1. Provide a schedule in advance.
Some children prefer to know what to expect. If you’re able to provide them with some information about activities or outings that they will be taking part in, this can help them prepare for what’s to come. For some children this could be done verbally, such as letting them know on a Monday or Tuesday, “on Saturday, we’re going to go visit grandma.” For others, consider a visual reminder, such as a calendar or agenda.
2. Prepare them for the day.
When it comes to the day of the event or outing, it might be appropriate to give your child an outline of the activities for the day. Even something as simple as letting them know the events routinely involved in the social situation. For example, “today for the birthday party, there’s going to be a magician, then you will have cake and your friend will open presents. Afterwards, you might play for a bit and then Mom and Dad will pick you up at 3 o’clock.”

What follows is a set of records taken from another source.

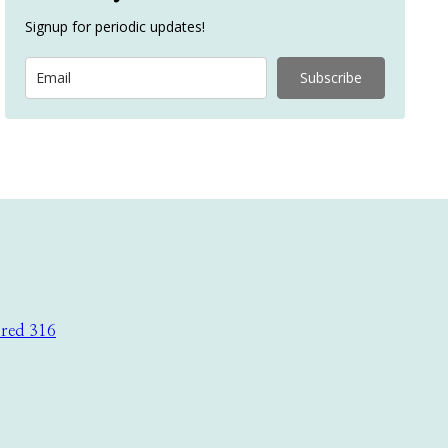
Signup for periodic updates!
Subscribe
ored 316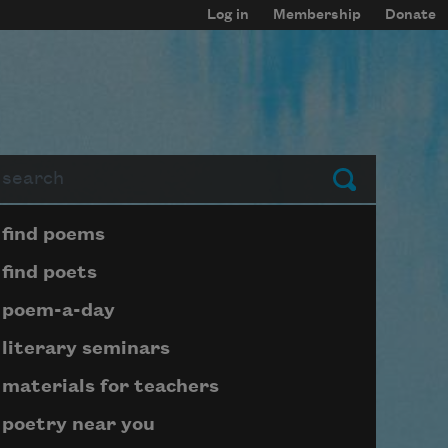
Log in
Membership
Donate
arch
Submit
Page submenu block
find poems
find poets
poem-a-day
literary seminars
materials for teachers
poetry near you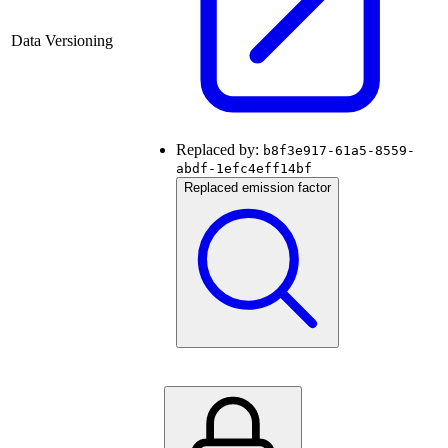
Data Versioning
Replaced by:
b8f3e917-61a5-8559-
abdf-1efc4eff14bf
Replaced emission factor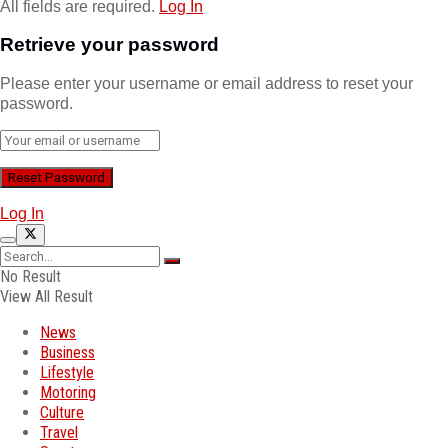
All fields are required.
Log In
Retrieve your password
Please enter your username or email address to reset your
password.
Log In
No Result
View All Result
News
Business
Lifestyle
Motoring
Culture
Travel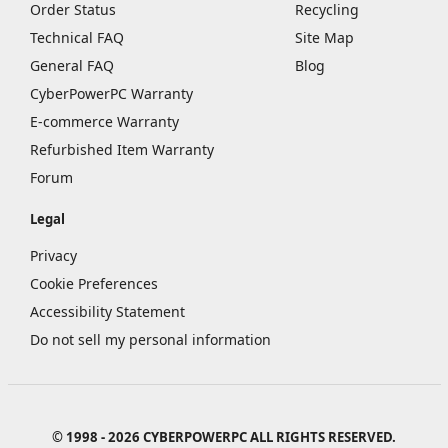
Order Status
Recycling
Technical FAQ
Site Map
General FAQ
Blog
CyberPowerPC Warranty
E-commerce Warranty
Refurbished Item Warranty
Forum
Legal
Privacy
Cookie Preferences
Accessibility Statement
Do not sell my personal information
© 1998 - 2026 CYBERPOWERPC ALL RIGHTS RESERVED.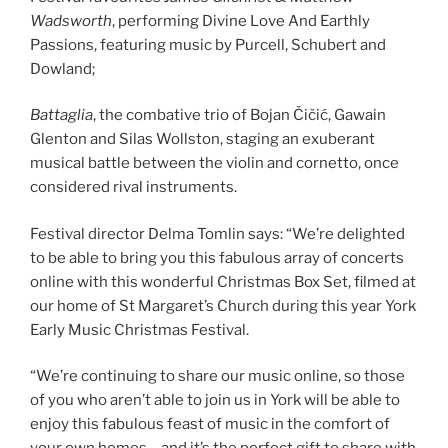
Wadsworth
, performing Divine Love And Earthly
Passions, featuring music by Purcell, Schubert and
Dowland;
Battaglia
, the combative trio of Bojan Čičić, Gawain
Glenton and Silas Wollston, staging an exuberant
musical battle between the violin and cornetto, once
considered rival instruments.
Festival director Delma Tomlin says: “We’re delighted
to be able to bring you this fabulous array of concerts
online with this wonderful Christmas Box Set, filmed at
our home of St Margaret’s Church during this year York
Early Music Christmas Festival.
“We’re continuing to share our music online, so those
of you who aren’t able to join us in York will be able to
enjoy this fabulous feast of music in the comfort of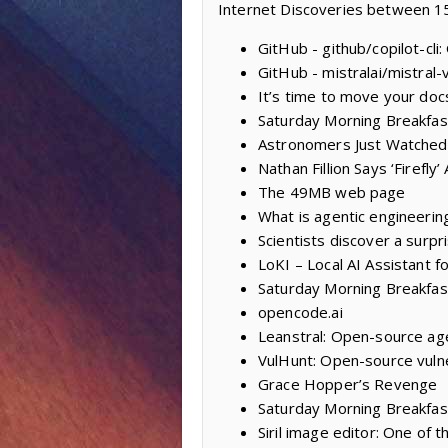
Internet Discoveries between 1
GitHub - github/copilot-cli
GitHub - mistralai/mistral-
It’s time to move your doc
Saturday Morning Breakfas
Astronomers Just Watched
Nathan Fillion Says ‘Firefl
The 49MB web page
What is agentic engineerin
Scientists discover a surpr
LoKI – Local AI Assistant f
Saturday Morning Breakfas
opencode.ai
Leanstral: Open-source age
VulHunt: Open-source vulne
Grace Hopper’s Revenge
Saturday Morning Breakfast
Siril image editor: One of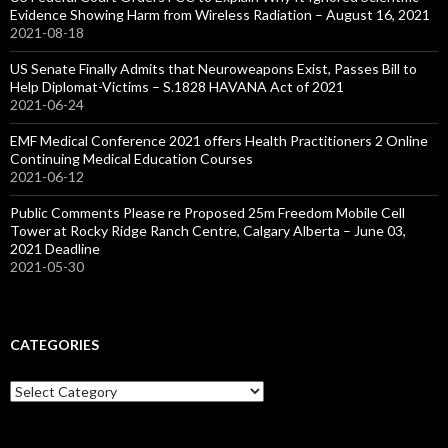
Evidence Showing Harm from Wireless Radiation – August 16, 2021
2021-08-18
US Senate Finally Admits that Neuroweapons Exist, Passes Bill to
Help Diplomat-Victims – S.1828 HAVANA Act of 2021
2021-06-24
EMF Medical Conference 2021 offers Health Practitioners 2 Online
Continuing Medical Education Courses
2021-06-12
Public Comments Please re Proposed 25m Freedom Mobile Cell
Tower at Rocky Ridge Ranch Centre, Calgary Alberta – June 03,
2021 Deadline
2021-05-30
CATEGORIES
Categories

3. Use “first/then” language.
If your child seems like they don’t want to attend an activity, event or outing, try to think about what could motivate them to go. This could be something like reminding them about who will be at the event, or using positive reinforcement in order encourage them to participate. Let’s pretend that your child really enjoys watching a movie with you. Since we are typically willing to do less preferred activities, if we know that a more preferred activity is coming after, think about how you could incorporate a movie this into your schedule as reinforcement when returning home from the outing. Try using “first/then” language in order to remind them of this. For example, “first we’re going to the park to play with your cousins, then you and Mommy can watch a movie together when we get home.”
4. Review expected behaviour.
Think about what behaviours you would like your child to do during the outing or event. Review these beforehand, in order to help set your child up for success. For example, if you are bringing your child to the grocery store, let them know your expectations: “hold Daddy’s hand when walking through the parking lot and if there’s something that you want Daddy to buy, you need to ask before you put it in the cart. Sometimes Daddy will say yes, but sometimes he will say no.” Remember to then praise your child when they’re doing things you have asked them to do and things that you want to see more of.
5. Practice with your child.
Sometimes explaining the expectations will be sufficient, but sometimes it may be necessary to practice with your child beforehand. For example, if attending a new group or club, practice how to introduce yourself, how to enter a conversation and good conversation topics for when first meeting someone.
Although social events and outings can be scary for your child or overwhelming for you, supporting your child through social situations can help your child be more confident and comfortable when it comes to socializing. This can also provide them with more opportunities to practice their social skills and make new friends.